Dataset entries
++++++++

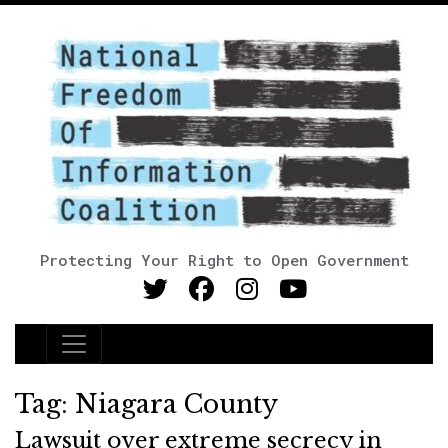
Protecting Your Right to Open Government
Main Navigation
Tag:
Niagara County
Lawsuit over extreme secrecy in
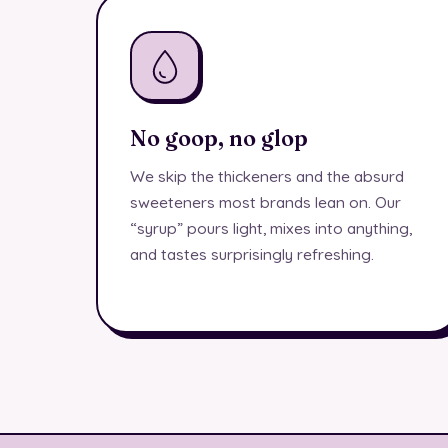
No goop, no glop
We skip the thickeners and the absurd
sweeteners most brands lean on. Our
“syrup” pours light, mixes into anything,
and tastes surprisingly refreshing.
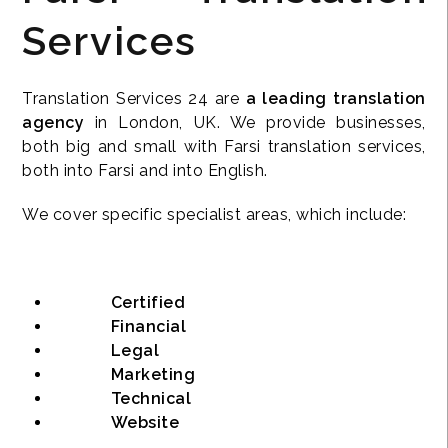
Services
Translation Services 24 are
a leading translation
agency
in London, UK. We provide businesses,
both big and small with Farsi translation services,
both into Farsi and into English.
We cover specific specialist areas, which include:
Certified
Financial
Legal
Marketing
Technical
Website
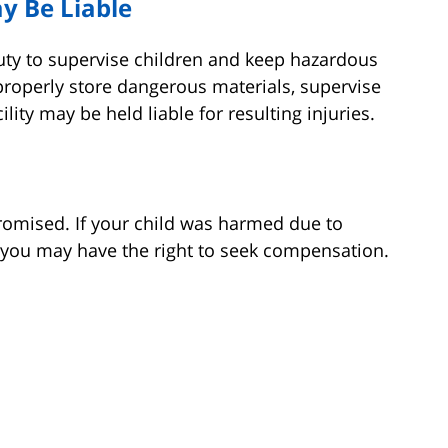
y Be Liable
uty to supervise children and keep hazardous
o properly store dangerous materials, supervise
ility may be held liable for resulting injuries.
romised. If your child was harmed due to
, you may have the right to seek compensation.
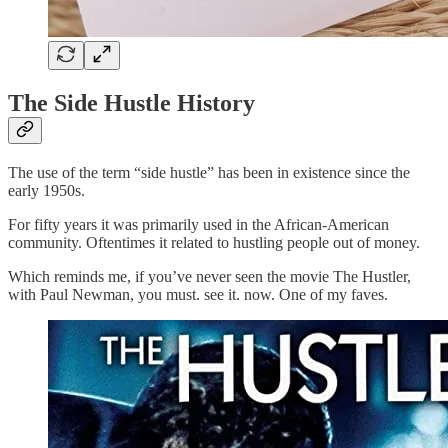
The Side Hustle History
The use of the term “side hustle” has been in existence since the
early 1950s.
For fifty years it was primarily used in the African-American
community. Oftentimes it related to hustling people out of money.
Which reminds me, if you’ve never seen the movie The Hustler,
with Paul Newman, you must. see it. now. One of my faves.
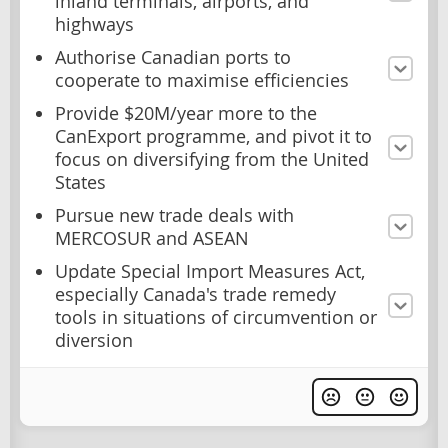
inland terminals, airports, and
highways
Authorise Canadian ports to
cooperate to maximise efficiencies
Provide $20M/year more to the
CanExport programme, and pivot it to
focus on diversifying from the United
States
Pursue new trade deals with
MERCOSUR and ASEAN
Update Special Import Measures Act,
especially Canada's trade remedy
tools in situations of circumvention or
diversion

++++++++

Beginning with the line that contains "Provide $20M/year more to the", write out every line through the end of the entries above, exactly.

Provide $20M/year more to the
CanExport programme, and pivot it to
focus on diversifying from the United
States
Pursue new trade deals with
MERCOSUR and ASEAN
Update Special Import Measures Act,
especially Canada's trade remedy
tools in situations of circumvention or
diversion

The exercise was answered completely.